JAYAPURA – Kasus kekerasan terhadap anak kata Duwila kerap terjadi di Papua, dan pelakunya adalah orang terdekat korban. Bahkan dari data LBH Apik, sepanjang Tahun 2024, mereka menangani 9 kasus yang terdiri dari kasus kekerasan seksual terhadap perempuan dan kekerasan fisik dan psikis kepada anak.
Dari sembilan kasus ini, ada pelaku yang bekerja sebagai Polwan yang melakukan kekerasan fisik dan psikis kepada anak di bawah umur. Hanya disini Duwila tidak menjelasian detail namun telah tertangani.
“Sembilan kasus yang kami tangani semuanya diselesaikan dengan proses hukum, sebagaimana amanat Undang-undang tindak pindana kekerasan seksual bahwa tidak ada restorasi justice, semua bergulir hingga ke pengadilan,” bebernya.

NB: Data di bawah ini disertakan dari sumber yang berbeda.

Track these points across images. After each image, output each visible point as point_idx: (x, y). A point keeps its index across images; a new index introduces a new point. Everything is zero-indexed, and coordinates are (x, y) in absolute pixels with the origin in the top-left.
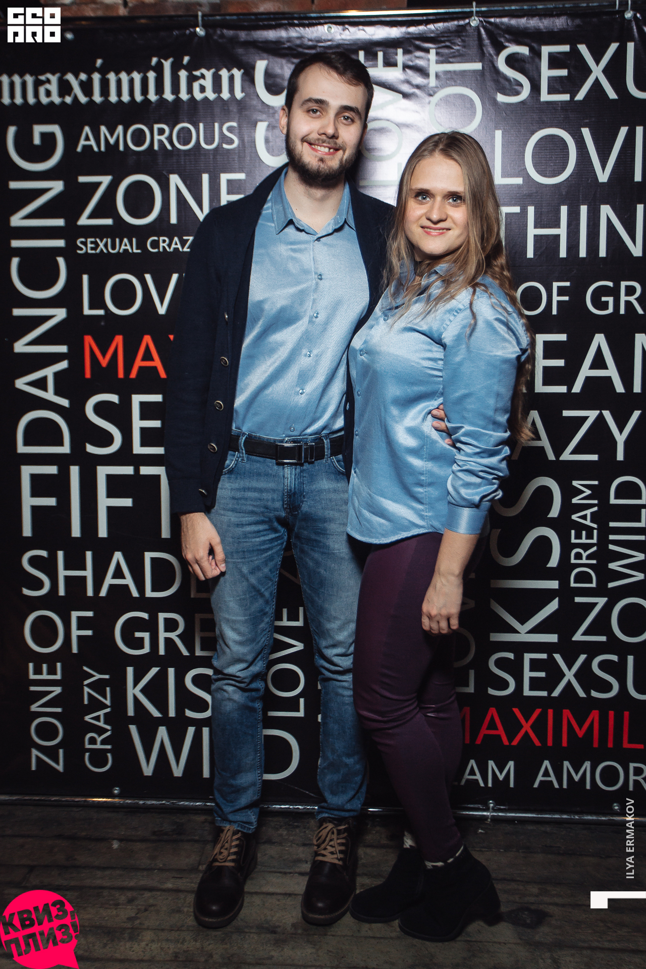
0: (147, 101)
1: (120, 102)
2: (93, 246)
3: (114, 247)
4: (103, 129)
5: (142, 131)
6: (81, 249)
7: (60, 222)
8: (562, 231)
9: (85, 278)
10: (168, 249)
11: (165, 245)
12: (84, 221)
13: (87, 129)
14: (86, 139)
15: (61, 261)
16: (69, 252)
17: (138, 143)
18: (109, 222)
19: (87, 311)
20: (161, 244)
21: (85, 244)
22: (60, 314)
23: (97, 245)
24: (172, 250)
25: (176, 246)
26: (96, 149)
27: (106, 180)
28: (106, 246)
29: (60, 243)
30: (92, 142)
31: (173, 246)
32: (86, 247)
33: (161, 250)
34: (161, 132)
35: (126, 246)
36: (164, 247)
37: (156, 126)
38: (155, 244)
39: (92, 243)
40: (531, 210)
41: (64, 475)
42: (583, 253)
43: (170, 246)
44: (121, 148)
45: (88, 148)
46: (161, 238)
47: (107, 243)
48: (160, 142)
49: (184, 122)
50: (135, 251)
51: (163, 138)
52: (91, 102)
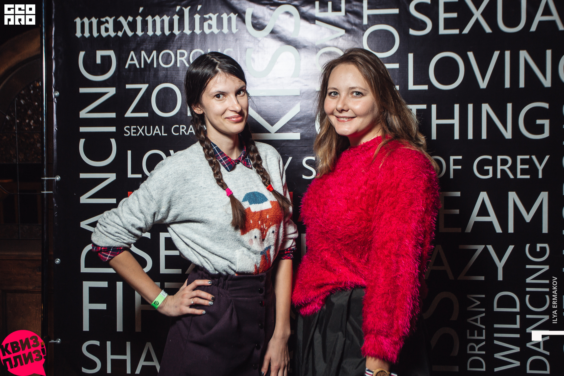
0: (172, 35)
1: (155, 35)
2: (135, 131)
3: (149, 132)
4: (143, 53)
5: (169, 54)
6: (127, 133)
7: (113, 115)
8: (456, 121)
9: (129, 152)
10: (186, 134)
11: (184, 130)
12: (129, 114)
13: (132, 53)
14: (132, 60)
15: (113, 141)
16: (119, 135)
17: (166, 63)
18: (146, 115)
19: (130, 175)
20: (181, 130)
21: (129, 129)
22: (112, 177)
23: (138, 131)
24: (188, 134)
25: (191, 131)
26: (138, 66)
27: (144, 87)
28: (143, 131)
29: (113, 129)
30: (136, 62)
31: (189, 131)
32: (130, 132)
33: (181, 134)
34: (182, 55)
35: (157, 131)
36: (183, 132)
37: (179, 51)
38: (177, 130)
39: (134, 129)
40: (434, 107)
41: (112, 288)
42: (470, 136)
43: (187, 131)
44: (155, 66)
45: (132, 66)
46: (181, 126)
47: (144, 128)
48: (182, 62)
49: (197, 48)
50: (163, 134)
51: (183, 59)
52: (135, 35)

Sedangkan untuk kasus anak usia lima tahun, Duwila ngotot agar pelaku diproses hukum dan dilakukan pemulihan rehabilitasi psikososial untuk korban.
“Saya harap ibu kandungnya bisa datang menemui anaknya dan bertanggungjawab untuk memulihkan kondisi trauma yang telah dialaminya,” bebernya.
Duwila tak bisa berkomentar terlalu jauh terkait alasan seseorang melakukan tindakan penganiayaan terhadap anak kecil, sebab baginya, hanya orang gila atau manusia yang tak punya perasaan yang bisa melakukan penyiksaan.
“Atas alasan apa pun, tidak dibenarkan orang dewasa apalagi orang tua angkatnya melakukan penyiksaan terhadap anaknya,” tegasnya.
Duwila membeberkan, kalau pun faktor ekonomi, lantas kenapa sepasang suami isteri itu pergi mengambil korban di Biak.
“Memang selama ini kasus yang kami tangani karena faktor ekonomi, namun faktor ekonomi pun bukan alasan kita menyiksa anak yang tak berdosa. Sampai melakukan kekerasan kepada anak kecil artinya secara mental tidak mampu menjadi manusia yang baik,” kata Nona.